Monday Moms

By: Tina Engberg

St. Patrick’s Day often confers feelings of raucous celebration on people. It’s festive, it’s symbolic of the start of spring and oh, the green. Green that perks up the soul after a long winter where everything is so bleak and washed out.  For my family though, St. Patrick’s Day reminds us of something else altogether, a different color: PINK.

March 17th, 2014 marks an important date for us as a family. The 20th anniversary of my mother Mary Brickley’s first surgery to remove her cancerous breast. Chemo and radiation followed, and a few months later, the prophylactic removal of the other breast. But March 17th is the date that Mom got prepped at Piedmont Hospital, under the care of Dr. William Barber. It’s funny what you remember on days like that. The gurney was going down the hall and Mom’s reminding Dad that if things don’t go so well, he’s to find a new wife, but: “Not some ‘Buckhead Betty.’  Dad and Mom concocted a plan where she had stuck a “Kiss Me I’m Irish,” sticker on the breast to be removed. It was her little joke to Dr. Barber. A day later when Dr. Barber came into check the dressings, Mom asked him about the sticker. They had a laugh.
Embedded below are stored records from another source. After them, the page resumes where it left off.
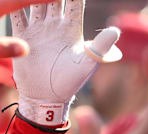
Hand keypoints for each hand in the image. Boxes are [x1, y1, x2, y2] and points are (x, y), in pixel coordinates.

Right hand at [10, 0, 121, 124]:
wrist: (47, 95)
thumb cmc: (71, 81)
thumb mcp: (87, 63)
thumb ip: (101, 46)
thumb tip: (116, 30)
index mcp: (72, 29)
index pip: (73, 3)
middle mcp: (55, 26)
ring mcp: (39, 29)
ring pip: (34, 3)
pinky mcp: (23, 35)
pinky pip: (17, 15)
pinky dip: (15, 4)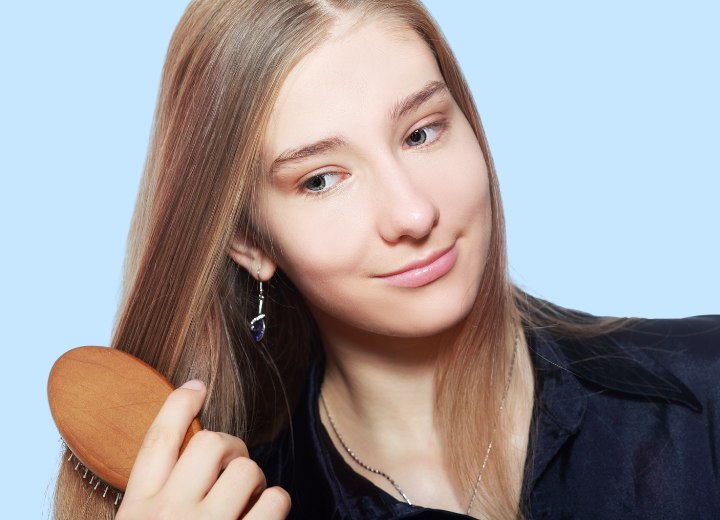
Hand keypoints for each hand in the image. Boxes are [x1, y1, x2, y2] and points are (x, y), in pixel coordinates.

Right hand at [116, 380, 289, 518]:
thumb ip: (155, 500)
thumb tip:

Later on, when she had the clearance to unwrap the binding, she found the sticker on the other remaining breast. Well played, Dr. B!

Once the surgery was done, Mom started the oncologic treatment for the breast cancer. Back then, you went to a room at Piedmont and “drank the red Kool-Aid” through your IV. Startling then, memories of this make me realize how far we have come in the past twenty years in treating breast cancer.

One day a few weeks into the rounds of chemo, it was clear that Mom’s hair was on its way out. She wanted it cut off since it was annoying to have it fall out in clumps. I remember driving down West Wesley with the windows of my car wide open. The wind was literally pulling Mom’s hair out as we drove. We decided, with glee, to give the hair to the birds for their nest building. It was rather freeing to reach over and grab Mom’s hair and fling it out the window as we drove along. By the time we made it to the Peachtree Battle Barber Shop, what remained of Mom’s hair made us laugh. She looked like a plucked chicken. Royce the barber uncovered a perfectly round cranium with his clippers. Wanda the Wig became a part of the family.

I know that these are odd remembrances of a time that was filled with a fair bit of fear and healthy servings of uncertainty. But in their own way, they were reassuring. We knew we had to laugh about the little things during the journey in order to appreciate the bigger picture. And now, 20 years later, we are so grateful that where we are today is so much better than where we were 20 years ago.